A 30,000-foot view of just a few conditions that forecast more challenging consequences:
- Store brand sales are outpacing national brands—the mix negatively impacts financials.
- Consumers of all incomes and demographics are migrating to limited assortment deep discounters.
- Last mile fulfillment is eroding profits with additional transport and handling costs.
- E-commerce is cannibalizing in-store traffic, and high profit impulse sales are in decline.
- Supermarkets are feeling harsh effects from the swell of off-premise consumption. Food availability intercepts consumers wherever they can be found--reducing supermarket visits.
- Fast food unit saturation from easy credit and franchising.
- Rents, debt levels, labor costs and unsuccessful investments to draw patrons are producing a wave of bankruptcies and closures.
- Traffic at most majors is down; square footage is unoccupied at full service locations.
- Surge in takeout and delivery is killing profit: Double-digit commissions to third party delivery services, loss of high profit alcohol and dessert sales.
- Reasons for declines include falling football viewership (pizza, burgers), reduced housing and infrastructure construction (lost lunch dollars), Netflix (eat at home; home theaters), healthcare costs, half of all consumers (including millennials and Gen-X) still struggling to buy groceries, low immigration (a key fast food demographic). (partial sources: IRI, Wendy’s CEO)
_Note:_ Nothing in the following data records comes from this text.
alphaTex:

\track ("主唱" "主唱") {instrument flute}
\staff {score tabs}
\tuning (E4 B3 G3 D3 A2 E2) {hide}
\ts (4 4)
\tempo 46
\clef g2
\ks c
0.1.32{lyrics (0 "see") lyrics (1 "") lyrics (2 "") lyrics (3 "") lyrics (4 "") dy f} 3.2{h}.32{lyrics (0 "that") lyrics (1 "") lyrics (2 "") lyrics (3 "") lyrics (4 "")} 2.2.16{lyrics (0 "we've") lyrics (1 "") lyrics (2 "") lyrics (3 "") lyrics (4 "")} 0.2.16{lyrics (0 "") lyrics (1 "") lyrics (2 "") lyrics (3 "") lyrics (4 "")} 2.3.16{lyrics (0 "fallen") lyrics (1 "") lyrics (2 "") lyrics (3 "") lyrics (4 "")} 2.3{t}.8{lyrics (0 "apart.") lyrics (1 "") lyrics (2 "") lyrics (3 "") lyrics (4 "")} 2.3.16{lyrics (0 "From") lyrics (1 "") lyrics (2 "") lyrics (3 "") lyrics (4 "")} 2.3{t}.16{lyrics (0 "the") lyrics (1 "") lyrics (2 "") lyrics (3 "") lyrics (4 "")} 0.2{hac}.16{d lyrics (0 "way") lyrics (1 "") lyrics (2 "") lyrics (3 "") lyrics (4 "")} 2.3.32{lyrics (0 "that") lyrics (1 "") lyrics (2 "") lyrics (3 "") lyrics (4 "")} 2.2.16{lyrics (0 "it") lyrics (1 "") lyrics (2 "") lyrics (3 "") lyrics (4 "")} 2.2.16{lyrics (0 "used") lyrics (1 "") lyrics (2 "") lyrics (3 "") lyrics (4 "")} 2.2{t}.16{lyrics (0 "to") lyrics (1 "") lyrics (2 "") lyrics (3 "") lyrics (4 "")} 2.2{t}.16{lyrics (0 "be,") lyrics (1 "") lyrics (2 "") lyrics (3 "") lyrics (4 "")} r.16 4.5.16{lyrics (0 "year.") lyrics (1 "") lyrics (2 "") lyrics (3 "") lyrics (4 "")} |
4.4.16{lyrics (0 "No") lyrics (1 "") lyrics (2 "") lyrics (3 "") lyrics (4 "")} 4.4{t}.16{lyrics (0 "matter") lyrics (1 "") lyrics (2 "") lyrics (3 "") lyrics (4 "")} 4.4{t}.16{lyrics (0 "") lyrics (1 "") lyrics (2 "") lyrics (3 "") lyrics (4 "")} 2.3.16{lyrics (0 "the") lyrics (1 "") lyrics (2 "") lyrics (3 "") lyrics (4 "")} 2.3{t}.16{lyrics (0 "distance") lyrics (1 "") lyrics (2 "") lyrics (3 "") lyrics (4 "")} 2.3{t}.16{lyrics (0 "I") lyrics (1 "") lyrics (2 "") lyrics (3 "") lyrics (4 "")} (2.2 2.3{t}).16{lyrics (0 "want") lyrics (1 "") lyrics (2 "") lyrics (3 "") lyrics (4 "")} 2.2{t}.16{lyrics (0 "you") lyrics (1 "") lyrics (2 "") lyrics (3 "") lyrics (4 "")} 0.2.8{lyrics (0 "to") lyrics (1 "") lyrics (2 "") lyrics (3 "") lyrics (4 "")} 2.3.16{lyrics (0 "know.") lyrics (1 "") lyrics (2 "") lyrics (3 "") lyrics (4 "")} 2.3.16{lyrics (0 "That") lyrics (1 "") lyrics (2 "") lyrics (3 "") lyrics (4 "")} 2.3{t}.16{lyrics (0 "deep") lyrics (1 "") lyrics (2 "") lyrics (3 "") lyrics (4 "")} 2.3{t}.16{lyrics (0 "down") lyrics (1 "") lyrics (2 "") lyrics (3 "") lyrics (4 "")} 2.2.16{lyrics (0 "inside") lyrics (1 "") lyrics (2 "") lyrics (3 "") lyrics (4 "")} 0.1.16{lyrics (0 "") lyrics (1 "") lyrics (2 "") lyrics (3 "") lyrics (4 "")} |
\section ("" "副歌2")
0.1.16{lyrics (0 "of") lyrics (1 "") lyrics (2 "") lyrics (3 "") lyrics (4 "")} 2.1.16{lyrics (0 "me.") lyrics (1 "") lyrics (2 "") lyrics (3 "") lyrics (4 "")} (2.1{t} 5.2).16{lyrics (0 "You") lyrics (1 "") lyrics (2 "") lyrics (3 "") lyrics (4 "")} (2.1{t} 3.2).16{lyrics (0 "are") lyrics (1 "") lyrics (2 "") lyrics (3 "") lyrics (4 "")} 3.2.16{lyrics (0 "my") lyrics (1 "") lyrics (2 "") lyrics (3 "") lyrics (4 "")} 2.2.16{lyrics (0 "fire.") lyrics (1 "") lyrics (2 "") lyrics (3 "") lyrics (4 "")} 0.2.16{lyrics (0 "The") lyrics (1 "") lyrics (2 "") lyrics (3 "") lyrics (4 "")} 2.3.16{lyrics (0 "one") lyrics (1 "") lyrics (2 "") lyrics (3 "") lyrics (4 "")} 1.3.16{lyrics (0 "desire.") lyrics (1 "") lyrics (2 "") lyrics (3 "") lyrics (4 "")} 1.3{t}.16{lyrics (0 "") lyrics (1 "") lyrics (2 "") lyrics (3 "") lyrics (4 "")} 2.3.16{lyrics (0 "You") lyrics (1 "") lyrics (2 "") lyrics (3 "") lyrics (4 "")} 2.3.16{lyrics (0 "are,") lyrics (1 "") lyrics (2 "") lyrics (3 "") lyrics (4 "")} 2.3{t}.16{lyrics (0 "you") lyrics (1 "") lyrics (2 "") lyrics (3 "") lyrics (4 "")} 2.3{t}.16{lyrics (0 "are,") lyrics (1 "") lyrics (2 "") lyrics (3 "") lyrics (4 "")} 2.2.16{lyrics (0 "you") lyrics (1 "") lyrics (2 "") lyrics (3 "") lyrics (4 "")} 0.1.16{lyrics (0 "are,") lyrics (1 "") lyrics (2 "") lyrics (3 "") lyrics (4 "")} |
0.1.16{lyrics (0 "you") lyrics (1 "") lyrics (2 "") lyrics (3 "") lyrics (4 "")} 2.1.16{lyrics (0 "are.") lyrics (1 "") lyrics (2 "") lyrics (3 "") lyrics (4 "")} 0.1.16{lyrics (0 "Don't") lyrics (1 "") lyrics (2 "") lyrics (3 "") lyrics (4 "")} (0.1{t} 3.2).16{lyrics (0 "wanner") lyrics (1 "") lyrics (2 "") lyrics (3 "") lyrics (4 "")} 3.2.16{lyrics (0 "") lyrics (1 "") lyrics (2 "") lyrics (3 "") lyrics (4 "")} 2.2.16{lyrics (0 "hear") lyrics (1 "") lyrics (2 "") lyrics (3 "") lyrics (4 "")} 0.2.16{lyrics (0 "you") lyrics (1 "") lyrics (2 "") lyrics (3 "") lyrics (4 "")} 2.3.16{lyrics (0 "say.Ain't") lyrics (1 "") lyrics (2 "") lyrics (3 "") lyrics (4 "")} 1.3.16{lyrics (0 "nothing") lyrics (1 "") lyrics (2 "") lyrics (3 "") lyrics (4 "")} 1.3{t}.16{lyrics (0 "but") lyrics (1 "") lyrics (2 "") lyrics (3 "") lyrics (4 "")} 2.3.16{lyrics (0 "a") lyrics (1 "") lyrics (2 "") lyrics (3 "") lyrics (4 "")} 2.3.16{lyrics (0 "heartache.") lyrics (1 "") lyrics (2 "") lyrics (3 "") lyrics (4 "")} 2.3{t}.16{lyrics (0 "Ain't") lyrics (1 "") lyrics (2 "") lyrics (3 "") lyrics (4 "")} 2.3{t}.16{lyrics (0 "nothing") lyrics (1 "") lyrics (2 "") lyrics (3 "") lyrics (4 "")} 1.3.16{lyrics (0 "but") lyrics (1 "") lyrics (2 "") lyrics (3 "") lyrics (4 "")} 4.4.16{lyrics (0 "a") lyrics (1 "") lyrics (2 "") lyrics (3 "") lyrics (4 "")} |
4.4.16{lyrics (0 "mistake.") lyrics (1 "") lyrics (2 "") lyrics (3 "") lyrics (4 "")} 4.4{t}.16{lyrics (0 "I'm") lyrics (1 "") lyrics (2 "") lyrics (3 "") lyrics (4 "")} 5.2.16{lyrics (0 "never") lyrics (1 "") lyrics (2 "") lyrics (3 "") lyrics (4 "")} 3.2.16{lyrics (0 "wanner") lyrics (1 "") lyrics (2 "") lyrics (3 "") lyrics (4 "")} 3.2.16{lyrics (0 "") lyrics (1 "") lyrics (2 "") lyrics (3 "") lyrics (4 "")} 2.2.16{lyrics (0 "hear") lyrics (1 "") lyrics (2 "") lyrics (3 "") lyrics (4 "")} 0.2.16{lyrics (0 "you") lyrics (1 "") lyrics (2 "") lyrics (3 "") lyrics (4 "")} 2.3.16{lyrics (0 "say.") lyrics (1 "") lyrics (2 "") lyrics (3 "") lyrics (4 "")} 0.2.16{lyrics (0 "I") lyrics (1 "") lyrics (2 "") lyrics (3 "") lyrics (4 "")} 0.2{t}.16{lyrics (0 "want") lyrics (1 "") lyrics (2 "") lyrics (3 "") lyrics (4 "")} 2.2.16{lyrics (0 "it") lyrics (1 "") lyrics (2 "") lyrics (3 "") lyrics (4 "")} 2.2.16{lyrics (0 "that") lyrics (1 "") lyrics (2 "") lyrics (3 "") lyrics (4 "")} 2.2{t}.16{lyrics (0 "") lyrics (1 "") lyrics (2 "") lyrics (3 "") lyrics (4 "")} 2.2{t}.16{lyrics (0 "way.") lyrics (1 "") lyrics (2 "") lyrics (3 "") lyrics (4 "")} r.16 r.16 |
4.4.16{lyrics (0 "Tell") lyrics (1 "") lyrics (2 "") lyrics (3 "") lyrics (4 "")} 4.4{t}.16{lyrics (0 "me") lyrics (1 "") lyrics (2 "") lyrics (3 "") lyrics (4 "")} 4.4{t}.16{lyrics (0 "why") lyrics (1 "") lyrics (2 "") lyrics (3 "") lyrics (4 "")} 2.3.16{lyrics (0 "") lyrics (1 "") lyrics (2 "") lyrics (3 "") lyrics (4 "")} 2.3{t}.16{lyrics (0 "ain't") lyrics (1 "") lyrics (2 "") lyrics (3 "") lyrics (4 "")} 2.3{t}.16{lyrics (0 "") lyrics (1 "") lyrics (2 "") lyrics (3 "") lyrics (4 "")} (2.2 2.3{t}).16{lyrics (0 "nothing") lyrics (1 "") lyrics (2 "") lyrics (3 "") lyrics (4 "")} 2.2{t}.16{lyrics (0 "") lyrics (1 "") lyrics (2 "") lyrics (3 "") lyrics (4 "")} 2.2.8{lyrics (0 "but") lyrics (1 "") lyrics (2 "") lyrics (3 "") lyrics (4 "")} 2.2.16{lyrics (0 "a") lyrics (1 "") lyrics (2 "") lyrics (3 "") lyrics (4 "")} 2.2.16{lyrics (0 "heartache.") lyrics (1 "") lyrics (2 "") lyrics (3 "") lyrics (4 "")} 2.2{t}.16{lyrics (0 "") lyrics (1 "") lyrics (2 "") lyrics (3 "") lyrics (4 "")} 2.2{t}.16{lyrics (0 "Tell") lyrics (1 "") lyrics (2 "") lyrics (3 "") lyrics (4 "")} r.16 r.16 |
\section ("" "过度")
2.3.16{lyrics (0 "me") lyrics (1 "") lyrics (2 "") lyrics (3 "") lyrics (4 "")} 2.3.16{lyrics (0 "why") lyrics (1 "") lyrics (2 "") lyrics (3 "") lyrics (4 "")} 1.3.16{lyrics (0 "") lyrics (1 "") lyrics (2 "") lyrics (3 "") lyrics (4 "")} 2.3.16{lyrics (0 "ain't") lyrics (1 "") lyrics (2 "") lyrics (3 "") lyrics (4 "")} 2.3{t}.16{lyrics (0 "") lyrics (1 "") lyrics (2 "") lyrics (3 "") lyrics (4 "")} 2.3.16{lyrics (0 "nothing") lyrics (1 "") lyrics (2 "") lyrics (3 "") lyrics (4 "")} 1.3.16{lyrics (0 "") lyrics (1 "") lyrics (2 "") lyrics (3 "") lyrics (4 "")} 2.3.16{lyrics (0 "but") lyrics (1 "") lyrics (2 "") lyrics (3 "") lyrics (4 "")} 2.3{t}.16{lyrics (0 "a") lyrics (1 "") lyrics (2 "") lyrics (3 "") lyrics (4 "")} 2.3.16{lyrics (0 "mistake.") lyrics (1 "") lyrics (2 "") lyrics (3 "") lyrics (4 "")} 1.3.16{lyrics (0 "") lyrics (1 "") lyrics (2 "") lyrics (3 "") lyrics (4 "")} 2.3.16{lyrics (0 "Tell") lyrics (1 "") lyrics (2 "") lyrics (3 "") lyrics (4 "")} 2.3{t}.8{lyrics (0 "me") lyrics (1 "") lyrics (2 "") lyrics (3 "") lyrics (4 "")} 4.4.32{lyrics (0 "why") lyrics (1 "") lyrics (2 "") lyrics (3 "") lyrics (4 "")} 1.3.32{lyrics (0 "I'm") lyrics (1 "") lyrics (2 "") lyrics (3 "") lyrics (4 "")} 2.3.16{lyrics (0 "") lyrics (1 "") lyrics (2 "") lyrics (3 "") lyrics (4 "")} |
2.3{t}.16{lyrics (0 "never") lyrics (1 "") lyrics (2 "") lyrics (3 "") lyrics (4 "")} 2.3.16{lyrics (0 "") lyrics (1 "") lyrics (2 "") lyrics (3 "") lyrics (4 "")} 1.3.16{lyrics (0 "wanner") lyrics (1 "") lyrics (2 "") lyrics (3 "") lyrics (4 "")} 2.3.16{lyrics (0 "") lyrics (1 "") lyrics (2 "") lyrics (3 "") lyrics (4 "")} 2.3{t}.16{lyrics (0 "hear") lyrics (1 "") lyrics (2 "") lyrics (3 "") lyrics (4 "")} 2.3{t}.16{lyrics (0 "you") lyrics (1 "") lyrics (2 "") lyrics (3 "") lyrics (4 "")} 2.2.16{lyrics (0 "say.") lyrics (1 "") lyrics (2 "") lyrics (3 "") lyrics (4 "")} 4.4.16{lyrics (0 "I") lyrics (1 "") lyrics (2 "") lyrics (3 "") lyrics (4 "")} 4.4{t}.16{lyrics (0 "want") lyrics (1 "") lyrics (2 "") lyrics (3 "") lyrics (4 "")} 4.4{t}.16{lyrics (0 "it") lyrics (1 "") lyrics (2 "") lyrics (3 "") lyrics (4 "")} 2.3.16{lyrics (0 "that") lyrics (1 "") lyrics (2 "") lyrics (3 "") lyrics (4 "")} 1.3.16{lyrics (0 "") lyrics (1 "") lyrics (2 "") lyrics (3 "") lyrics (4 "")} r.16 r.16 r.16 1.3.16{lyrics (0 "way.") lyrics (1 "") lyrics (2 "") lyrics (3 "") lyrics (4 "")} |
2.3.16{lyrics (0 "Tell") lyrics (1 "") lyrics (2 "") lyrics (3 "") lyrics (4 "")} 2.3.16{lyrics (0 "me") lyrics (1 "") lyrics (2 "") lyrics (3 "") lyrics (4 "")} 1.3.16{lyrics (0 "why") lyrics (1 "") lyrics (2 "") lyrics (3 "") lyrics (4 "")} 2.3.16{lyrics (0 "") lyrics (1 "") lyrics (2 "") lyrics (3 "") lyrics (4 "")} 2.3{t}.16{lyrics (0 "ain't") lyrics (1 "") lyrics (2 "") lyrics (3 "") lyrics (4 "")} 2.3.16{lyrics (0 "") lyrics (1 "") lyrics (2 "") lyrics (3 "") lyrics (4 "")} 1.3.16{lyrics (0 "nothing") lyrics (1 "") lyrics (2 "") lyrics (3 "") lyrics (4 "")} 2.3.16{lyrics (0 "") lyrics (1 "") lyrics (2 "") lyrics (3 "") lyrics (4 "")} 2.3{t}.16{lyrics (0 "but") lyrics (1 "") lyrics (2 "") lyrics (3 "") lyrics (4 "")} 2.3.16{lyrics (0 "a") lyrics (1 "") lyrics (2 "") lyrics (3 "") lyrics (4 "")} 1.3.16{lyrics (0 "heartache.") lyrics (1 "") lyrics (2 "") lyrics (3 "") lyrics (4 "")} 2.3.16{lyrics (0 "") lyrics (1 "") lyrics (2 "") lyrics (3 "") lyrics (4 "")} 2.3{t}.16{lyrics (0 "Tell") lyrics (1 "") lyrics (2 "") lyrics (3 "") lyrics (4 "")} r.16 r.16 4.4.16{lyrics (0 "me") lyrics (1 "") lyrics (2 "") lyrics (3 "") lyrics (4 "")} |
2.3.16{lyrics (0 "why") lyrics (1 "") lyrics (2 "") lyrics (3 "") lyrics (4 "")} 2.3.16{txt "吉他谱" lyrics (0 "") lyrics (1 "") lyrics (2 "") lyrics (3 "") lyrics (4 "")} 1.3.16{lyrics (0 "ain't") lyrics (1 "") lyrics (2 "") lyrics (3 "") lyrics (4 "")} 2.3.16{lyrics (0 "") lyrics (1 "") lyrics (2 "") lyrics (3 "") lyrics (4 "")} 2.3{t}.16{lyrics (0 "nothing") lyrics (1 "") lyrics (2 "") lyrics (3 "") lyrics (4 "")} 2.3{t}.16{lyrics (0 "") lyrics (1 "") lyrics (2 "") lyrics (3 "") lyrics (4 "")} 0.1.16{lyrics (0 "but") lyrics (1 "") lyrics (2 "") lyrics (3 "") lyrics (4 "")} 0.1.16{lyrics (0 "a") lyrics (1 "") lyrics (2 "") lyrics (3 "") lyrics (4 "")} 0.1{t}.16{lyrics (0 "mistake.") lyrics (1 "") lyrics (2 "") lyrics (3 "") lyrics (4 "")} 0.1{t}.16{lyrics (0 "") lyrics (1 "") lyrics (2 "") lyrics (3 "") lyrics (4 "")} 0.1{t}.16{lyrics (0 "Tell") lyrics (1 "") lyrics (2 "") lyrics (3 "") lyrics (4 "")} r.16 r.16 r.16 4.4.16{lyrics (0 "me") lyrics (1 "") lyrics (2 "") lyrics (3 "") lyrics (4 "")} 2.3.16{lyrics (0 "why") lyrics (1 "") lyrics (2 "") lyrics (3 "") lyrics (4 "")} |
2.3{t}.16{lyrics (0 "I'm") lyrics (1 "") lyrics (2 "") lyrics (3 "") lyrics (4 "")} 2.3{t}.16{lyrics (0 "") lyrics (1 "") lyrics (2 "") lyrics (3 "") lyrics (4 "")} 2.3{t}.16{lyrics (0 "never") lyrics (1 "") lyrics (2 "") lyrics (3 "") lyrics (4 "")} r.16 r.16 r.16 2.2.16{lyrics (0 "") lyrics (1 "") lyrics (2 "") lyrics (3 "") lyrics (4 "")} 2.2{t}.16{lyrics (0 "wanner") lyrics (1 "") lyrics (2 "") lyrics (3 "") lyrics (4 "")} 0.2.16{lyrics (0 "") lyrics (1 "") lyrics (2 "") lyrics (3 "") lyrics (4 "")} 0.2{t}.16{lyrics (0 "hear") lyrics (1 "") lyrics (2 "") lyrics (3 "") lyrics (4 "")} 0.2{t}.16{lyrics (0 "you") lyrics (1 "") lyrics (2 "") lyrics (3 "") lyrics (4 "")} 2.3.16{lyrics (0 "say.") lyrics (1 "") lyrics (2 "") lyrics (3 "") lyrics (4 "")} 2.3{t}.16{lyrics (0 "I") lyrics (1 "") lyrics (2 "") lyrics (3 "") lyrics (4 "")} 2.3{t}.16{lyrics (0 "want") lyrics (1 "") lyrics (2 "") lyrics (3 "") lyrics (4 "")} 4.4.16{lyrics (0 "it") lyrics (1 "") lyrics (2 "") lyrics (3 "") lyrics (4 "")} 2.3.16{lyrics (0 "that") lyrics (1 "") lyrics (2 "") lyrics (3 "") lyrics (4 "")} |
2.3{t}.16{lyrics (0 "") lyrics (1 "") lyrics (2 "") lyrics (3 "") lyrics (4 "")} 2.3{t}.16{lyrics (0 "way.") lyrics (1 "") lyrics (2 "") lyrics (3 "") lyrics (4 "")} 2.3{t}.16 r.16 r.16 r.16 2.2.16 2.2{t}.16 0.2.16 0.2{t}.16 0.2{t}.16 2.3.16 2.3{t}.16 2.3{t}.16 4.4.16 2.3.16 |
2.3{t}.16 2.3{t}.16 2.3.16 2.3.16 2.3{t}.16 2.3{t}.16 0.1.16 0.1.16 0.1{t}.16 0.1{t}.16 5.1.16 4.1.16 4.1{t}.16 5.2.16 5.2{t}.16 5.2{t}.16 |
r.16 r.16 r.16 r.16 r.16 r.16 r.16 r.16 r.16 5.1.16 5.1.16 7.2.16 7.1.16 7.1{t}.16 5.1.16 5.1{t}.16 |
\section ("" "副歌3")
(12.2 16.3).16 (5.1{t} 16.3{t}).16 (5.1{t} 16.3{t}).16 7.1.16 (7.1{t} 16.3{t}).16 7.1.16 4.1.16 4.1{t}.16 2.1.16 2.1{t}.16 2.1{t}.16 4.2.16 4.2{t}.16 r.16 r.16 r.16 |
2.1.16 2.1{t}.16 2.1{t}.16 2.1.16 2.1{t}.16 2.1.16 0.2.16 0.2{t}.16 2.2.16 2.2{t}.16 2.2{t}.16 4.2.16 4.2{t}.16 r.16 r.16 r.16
Manufacturers (Pentallect’s summary of Top 20 F&B filings)
- Average 5.5% revenue growth YTD versus 2017. Of this, 9% is attributable to volume growth, 27% to price/mix, 64% to acquisitions.
- Gross and operating profit 1.0% and -0.5% respectfully.
- Only one in four top manufacturers reported positive results in four key metrics: Sales, Gross Profit, Operating Expense and Operating Profit.
- Until now, value streams had an all-encompassing flow directed to a constant consumer base that did not require much variation. This model is gone forever, but implications continue to escape CEO and board scrutiny.
- Ineffectively-examined food companies are still working from value propositions and business models that are out of date and out of sync with consumers and channel partners.
- Innovation is distinct from R&D with narrow overlap. R&D is easy to duplicate; innovation is not. Propensity for SKU proliferation is wreaking havoc on a system collapsing on itself with no shared value in the chain.
- Ask, and companies struggle to explain exactly how they create value in the new industry paradigm.
- The cycle of every new novelty fast-tracking to permanent consumer adoption will speed up and multiply.
The food industry will never return to where it once was.
But despite all the activity, corporate results unfortunately remain largely frozen, paralyzed.
CEOs and boards do well to get a very clear and accurate picture of what’s changed and why, what’s coming and how to invest to protect and grow their organizations.